If a line in the material below has the word "Find", copy it.

■ ■ ■

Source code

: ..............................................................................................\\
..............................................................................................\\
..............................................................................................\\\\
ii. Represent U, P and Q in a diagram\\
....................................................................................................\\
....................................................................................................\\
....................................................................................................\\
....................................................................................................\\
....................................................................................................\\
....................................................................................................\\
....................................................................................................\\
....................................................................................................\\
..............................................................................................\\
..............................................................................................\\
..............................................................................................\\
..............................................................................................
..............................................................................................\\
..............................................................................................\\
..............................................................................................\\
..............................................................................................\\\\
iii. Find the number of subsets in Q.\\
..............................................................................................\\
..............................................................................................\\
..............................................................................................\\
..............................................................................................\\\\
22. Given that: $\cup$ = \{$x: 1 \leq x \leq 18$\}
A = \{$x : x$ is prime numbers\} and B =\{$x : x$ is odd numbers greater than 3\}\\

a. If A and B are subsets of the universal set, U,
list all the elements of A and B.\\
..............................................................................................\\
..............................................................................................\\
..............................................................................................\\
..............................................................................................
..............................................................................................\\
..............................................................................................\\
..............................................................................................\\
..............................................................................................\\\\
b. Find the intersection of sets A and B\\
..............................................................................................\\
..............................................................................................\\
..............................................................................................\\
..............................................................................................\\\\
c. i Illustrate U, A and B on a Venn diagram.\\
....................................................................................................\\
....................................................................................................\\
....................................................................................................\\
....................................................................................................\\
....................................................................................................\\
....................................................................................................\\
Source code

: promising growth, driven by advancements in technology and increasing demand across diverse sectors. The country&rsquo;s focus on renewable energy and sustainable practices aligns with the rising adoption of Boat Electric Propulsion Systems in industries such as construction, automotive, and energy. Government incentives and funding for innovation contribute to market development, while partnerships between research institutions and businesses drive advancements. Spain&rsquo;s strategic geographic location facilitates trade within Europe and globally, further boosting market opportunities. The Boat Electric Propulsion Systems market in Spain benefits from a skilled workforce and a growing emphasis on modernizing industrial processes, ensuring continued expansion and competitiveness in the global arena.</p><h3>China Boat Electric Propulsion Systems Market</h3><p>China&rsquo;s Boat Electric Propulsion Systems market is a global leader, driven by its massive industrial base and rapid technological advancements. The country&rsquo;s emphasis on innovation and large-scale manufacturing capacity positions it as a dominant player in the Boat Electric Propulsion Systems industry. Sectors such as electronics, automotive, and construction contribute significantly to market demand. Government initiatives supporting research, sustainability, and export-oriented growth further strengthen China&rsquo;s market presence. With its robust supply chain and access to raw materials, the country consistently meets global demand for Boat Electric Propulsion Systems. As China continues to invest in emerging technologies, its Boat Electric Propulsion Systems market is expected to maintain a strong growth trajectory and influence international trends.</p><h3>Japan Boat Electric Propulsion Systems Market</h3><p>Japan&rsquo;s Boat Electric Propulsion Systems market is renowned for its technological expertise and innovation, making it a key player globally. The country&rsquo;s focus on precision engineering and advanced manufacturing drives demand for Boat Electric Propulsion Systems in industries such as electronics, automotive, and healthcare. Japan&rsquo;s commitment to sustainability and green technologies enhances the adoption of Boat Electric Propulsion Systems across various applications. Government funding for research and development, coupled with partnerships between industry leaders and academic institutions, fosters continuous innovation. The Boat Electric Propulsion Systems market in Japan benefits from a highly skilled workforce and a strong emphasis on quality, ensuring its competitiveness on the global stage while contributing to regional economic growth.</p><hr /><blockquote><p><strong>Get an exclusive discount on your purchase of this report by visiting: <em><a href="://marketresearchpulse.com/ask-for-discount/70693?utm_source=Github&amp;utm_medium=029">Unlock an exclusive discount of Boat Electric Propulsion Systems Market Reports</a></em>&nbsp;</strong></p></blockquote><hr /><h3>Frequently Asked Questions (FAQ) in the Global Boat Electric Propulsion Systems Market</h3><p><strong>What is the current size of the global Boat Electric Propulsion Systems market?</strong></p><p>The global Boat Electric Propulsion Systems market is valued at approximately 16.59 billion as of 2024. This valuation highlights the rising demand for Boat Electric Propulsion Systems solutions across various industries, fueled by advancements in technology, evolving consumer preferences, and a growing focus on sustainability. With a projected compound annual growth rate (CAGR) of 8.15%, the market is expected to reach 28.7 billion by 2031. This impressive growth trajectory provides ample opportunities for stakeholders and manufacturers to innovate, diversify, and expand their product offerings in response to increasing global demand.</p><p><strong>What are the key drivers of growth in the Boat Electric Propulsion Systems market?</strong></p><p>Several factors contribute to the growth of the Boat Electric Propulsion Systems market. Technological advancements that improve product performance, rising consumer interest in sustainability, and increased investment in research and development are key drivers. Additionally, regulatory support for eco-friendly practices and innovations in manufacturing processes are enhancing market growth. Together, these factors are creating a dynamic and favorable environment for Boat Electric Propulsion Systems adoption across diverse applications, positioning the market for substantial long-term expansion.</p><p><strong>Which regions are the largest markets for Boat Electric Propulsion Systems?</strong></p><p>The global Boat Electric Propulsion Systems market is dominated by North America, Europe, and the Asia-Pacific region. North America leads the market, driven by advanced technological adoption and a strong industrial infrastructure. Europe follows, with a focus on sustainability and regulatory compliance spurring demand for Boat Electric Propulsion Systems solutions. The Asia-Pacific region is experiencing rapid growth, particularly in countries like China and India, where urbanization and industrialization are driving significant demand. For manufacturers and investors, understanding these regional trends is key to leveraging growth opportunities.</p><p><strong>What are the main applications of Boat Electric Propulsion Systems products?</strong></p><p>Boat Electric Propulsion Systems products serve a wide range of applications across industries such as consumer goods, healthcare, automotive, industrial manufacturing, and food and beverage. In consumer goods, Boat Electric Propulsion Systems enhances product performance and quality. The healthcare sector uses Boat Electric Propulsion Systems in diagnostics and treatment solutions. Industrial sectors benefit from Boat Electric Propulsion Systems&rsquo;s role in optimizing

■ ■ ■

TASK ANSWER:
iii. Find the number of subsets in Q.\\
b. Find the intersection of sets A and B\\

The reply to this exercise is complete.